Vitamin B7 (Biotin)


Biotin deficiency may becoming more common owing to 21st century diet and lifestyle factors which directly deplete the vitamin such as excess consumption of alcohol, smoking, the use of vitamin-depleting pharmaceutical drugs, and malabsorptive bowel disorders but may also occur for genetic reasons. Biotin is essential for the proper functioning of enzymes responsible for energy-production, biosynthesis of fats, formation of neurotransmitters, the manufacture of amino acids and the release of insulin. Biotin deficiency is associated with symptoms of hair loss and baldness (alopecia), red, scaly, flaky itchy skin rashes around the nose, mouth, eyes, trunk or genitals (seborrheic dermatitis), conjunctivitis, low blood sugar spells (hypoglycaemia), lassitude, lethargy, depression, drowsiness and a strong desire for sleep (somnolence), hallucinations, neuromuscular dysfunction, numbness or pins and needles in the hands, fingers, feet or toes (parasthesias) and muscle pain (myalgia). If severe it may cause ketolactic acidosis, organic aciduria, hyperammonaemia, skin rash, feeding problems, hypotonia, seizures, developmental delay, alopecia and coma. Biotin deficiency may be implicated in the development of type II (non-insulin dependent) diabetes, diabetic neuropathy and birth defects. These conditions often get misdiagnosed as illnesses in their own right by doctors and psychiatrists unfamiliar with this simple biochemical imbalance and they may resort to prescribing pharmaceutical drugs to manage symptoms without addressing the underlying cause. Biotin deficiency responds well to the introduction of biotin supplements, sometimes at high dose.

About Vitamin B7 (Biotin)

Biotin (Vitamin H from “haar und haut” meaning “hair and skin” in German, Coenzyme R) is an essential water-soluble sulphur-containing vitamin which cannot be synthesised by the body and must be taken in through the diet. Its name originates from the Greek word bios meaning “life” and the vitamin is rich in several foods such as liver, egg yolks and milk.

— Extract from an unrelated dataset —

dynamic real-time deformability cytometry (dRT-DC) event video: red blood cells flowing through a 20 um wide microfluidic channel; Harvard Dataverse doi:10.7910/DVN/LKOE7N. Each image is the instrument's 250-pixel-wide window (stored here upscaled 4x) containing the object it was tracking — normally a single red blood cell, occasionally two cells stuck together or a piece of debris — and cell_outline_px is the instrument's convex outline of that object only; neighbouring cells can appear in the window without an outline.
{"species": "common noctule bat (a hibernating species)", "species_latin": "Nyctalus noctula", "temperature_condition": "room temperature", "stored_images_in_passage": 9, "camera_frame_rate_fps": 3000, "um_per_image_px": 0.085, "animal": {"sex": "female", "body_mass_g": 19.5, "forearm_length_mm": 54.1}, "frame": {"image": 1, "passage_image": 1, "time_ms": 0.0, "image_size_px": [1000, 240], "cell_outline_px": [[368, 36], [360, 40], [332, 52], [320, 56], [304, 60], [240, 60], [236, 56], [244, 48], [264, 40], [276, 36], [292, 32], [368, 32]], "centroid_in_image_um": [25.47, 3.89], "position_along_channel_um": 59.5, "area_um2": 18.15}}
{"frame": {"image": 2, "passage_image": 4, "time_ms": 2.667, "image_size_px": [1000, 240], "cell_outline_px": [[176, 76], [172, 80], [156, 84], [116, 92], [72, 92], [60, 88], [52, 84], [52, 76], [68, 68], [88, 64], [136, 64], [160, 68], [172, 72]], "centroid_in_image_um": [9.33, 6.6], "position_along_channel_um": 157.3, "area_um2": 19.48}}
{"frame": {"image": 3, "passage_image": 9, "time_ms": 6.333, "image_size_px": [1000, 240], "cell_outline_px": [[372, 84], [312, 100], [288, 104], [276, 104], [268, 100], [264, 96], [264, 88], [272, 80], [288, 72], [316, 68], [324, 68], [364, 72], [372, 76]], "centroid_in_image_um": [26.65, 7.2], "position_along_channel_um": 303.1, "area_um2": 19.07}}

This vitamin is required for the proper functioning of certain enzymes involved in the regulation of blood sugar. For instance, it has a role in the energy-producing Krebs cycle, the manufacture of glucose from non-carbohydrate sources such as amino acids (gluconeogenesis) and as a coenzyme in the synthesis of fatty acids and the manufacture of neutral amino acids L-isoleucine and L-valine. For this reason adequate biotin is needed for maintaining a steady blood sugar level. Biotin is also required for the transfer of carbon dioxide in several metabolic reactions which, together with its role in regulating blood ammonia levels, determines the level of blood acidity (pH). It is also required at the genetic level where its attachment to various chemical sites in the process of biotinylation determines protein interactions, DNA replication and transcription during gene expression.

Before it can be used by the body biotin must be extracted and separated from ingested food into its free unbound form by the enzyme biotinidase for absorption by the small intestine. Holocarboxylase synthetase is in turn responsible for attaching biotin to the various biotin-dependent carboxylase enzymes that need it to become activated. Biotinidase is then responsible for recycling free biotin from the various carboxylase enzymes that use it.

Specifically, biotin is required for the functioning of the enzymes pyruvate carboxylase, acetyl-CoA carboxylase alpha, acetyl-CoA carboxylase beta, methylcrotonyl-CoA carboxylase, and propionyl-CoA carboxylase. Pyruvate carboxylase plays a crucial role in gluconeogenesis, synthesis of fat (lipogenesis), in the biosynthesis of neurotransmitters and in glucose-induced insulin secretion by pancreatic islet cells. Propionyl-CoA carboxylase catalyses the carboxylation of propionyl CoA into  (S)-methylmalonyl CoA as a source of succinyl-CoA that is used as fuel in the energy-producing Krebs cycle. Methylcrotonyl-CoA carboxylase catalyses the fourth step in catabolising the neutral amino acid L-leucine into the energy molecules acetyl CoA and acetoacetate. And acetyl-CoA carboxylase alpha and beta provide the malonly-CoA substrate for the biosynthesis of fatty acids. Unlike most vitamins which are non-covalently bound to enzymes, biotin is covalently attached to these carboxylase enzymes through the amino acid L-lysine forming a complex called biocytin. For this reason it cannot be so easily removed and must be acted upon by the biotinidase enzyme to be regenerated for use.